Listen to the interview with Piotr Cywinski, Director of the Auschwitz Memorial and Museum: 

With his visit on Friday to the former Nazi death camp, Pope Francis becomes the third Pope to visit the site after his predecessors, Saint John Paul II, a Pole and Benedict XVI, a German. During his visit, the Pope will pray at an execution wall and in the cell of St. Maximilian Kolbe, a Franciscan friar who volunteered to die at Auschwitz in order to save the life of another prisoner, a man with a family.  He is also scheduled to meet a group of Auschwitz survivors as well as a group of Polish Christians who risked their lives during the war to help the Jews.   

Cywinski said a visit to the camp is “fundamental” for our understanding of the post-war era and the issue of human rights.
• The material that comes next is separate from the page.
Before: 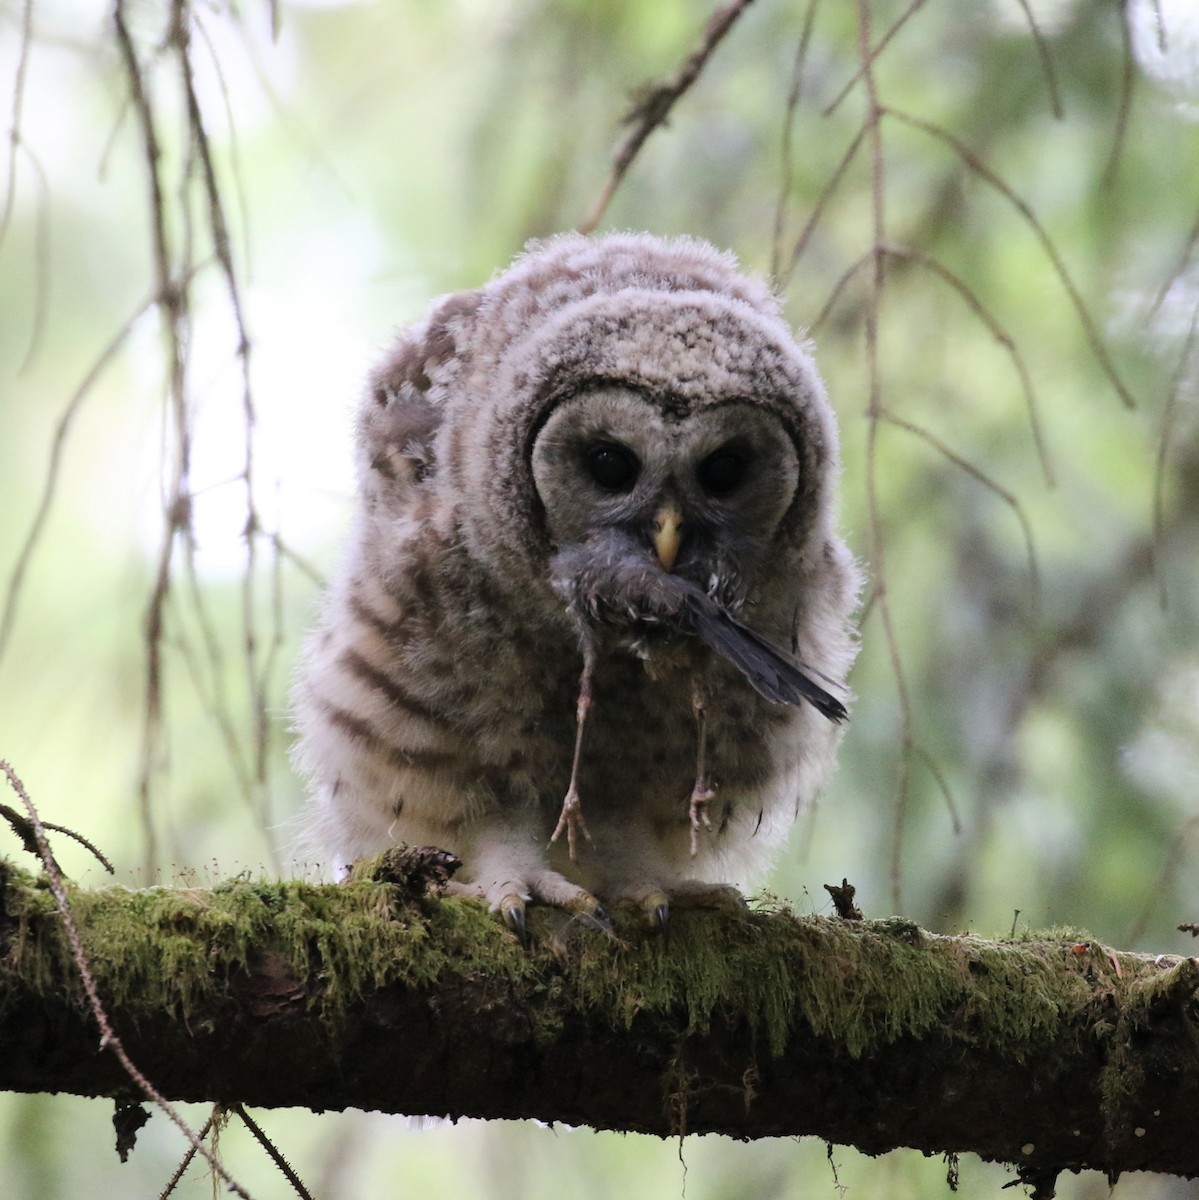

He noted Pope Francis’ commitment to Catholic-Jewish dialogue and said his visit to Auschwitz-Birkenau is “a clear sign” of “the Church’s approach to the Shoah and to the tragedy of the concentration camps.”

Pointing to our present era with its new wars and conflicts, Cywinski said by looking and learning from the past we can better understand the “dangers of populism, anti-semitism and all kinds of zenophobia." He said an example of the latter, was “what is happening now in many countries in Europe” and their attitude towards the refugees and migrants who are fleeing to the continent to escape war and conflict in their home nations.

“When we see this fear of people who are just escaping a war area in order to survive” ….. “This is also a kind of zenophobia, this fear of the other,” Cywinski said.

Saying we have “a lot to do to change this situation," Cywinski called for “a more humanistic vision” when dealing with these issues in our present times.